Si alguien ha estado solo y ha experimentado la soledad más dolorosa, fue Jesús. En una ocasión “muchos de sus discípulos le volvieron la espalda y ya no andaban con él. Así que Jesús les preguntó a los doce:―¿También ustedes quieren marcharse?” (Juan 6:66-67). En otra ocasión, en un momento crucial para Él, les pidió que velaran y oraran con Él, y se durmieron (Mateo 26:36-46). Judas lo traicionó, Pedro lo negó. Él entiende a los que tienen que llevar solos sus cargas, sin recibir una palabra de simpatía.

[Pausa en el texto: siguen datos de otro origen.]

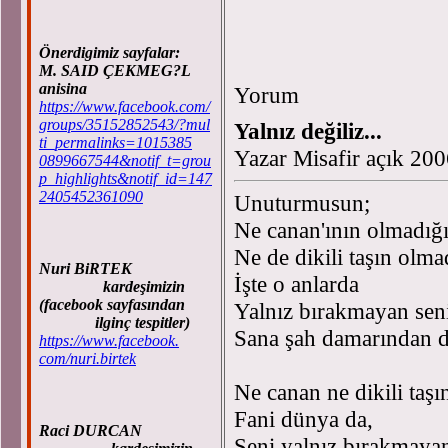
Önerdigimiz sayfalar:
M. SAID ÇEKMEG?L
anisina
Yorum
https://www.facebook.com/
groups/35152852543/?mul
Yalnız değiliz...
ti_permalinks=1015385
Yazar Misafir açık 20
0899667544&notif_t=grou
p_highlights&notif_id=147
2405452361090
Unuturmusun;
Ne canan'ının olmadığ
Ne de dikili taşın olm
Nuri BiRTEK
İşte o anlarda
kardeşimizin
(facebook sayfasından
Yalnız bırakmayan sen
ilginç tespitler)
Sana şah damarından d
https://www.facebook.
com/nuri.birtek
Ne canan ne dikili taş
Fani dünya da,
Raci DURCAN
Seni yalnız bırakmay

Él puede entender al hombre que llora la partida de su cónyuge y se pregunta ¿Dios mío por qué? Él puede comprender al anciano solitario que en un rincón abandonado y olvidado por sus hijos pregunta ¿Dios mío porque? Al niño que llora con solo el recuerdo de sus padres cuando pregunta ¿Dios mío, por qué? “Porque no tenemos un sumo sacerdote que no pueda compadecerse de nuestras debilidades, sino uno que fue tentado en todo, como nosotros, pero sin pecado. Acerquémonos, pues, confiadamente al trono de la gracia, para alcanzar misericordia y hallar gracia para el oportuno socorro” (Hebreos 4:15,16).

“Y todo lo que sufrió: las gotas de sangre que cayeron de su cabeza, sus manos y sus pies, la agonía que torturó su cuerpo y la inefable angustia que llenó su alma al ocultarse el rostro de su Padre, habla a cada hijo de la humanidad y declara: Por ti consiente el Hijo de Dios en llevar esta carga de culpabilidad; por ti saquea el dominio de la muerte y abre las puertas del Paraíso. El que calmó las airadas ondas y anduvo sobre la cresta espumosa de las olas, el que hizo temblar a los demonios y huir a la enfermedad, el que abrió los ojos de los ciegos y devolvió la vida a los muertos, se ofrece como sacrificio en la cruz, y esto por amor a ti. El” (DTG 704).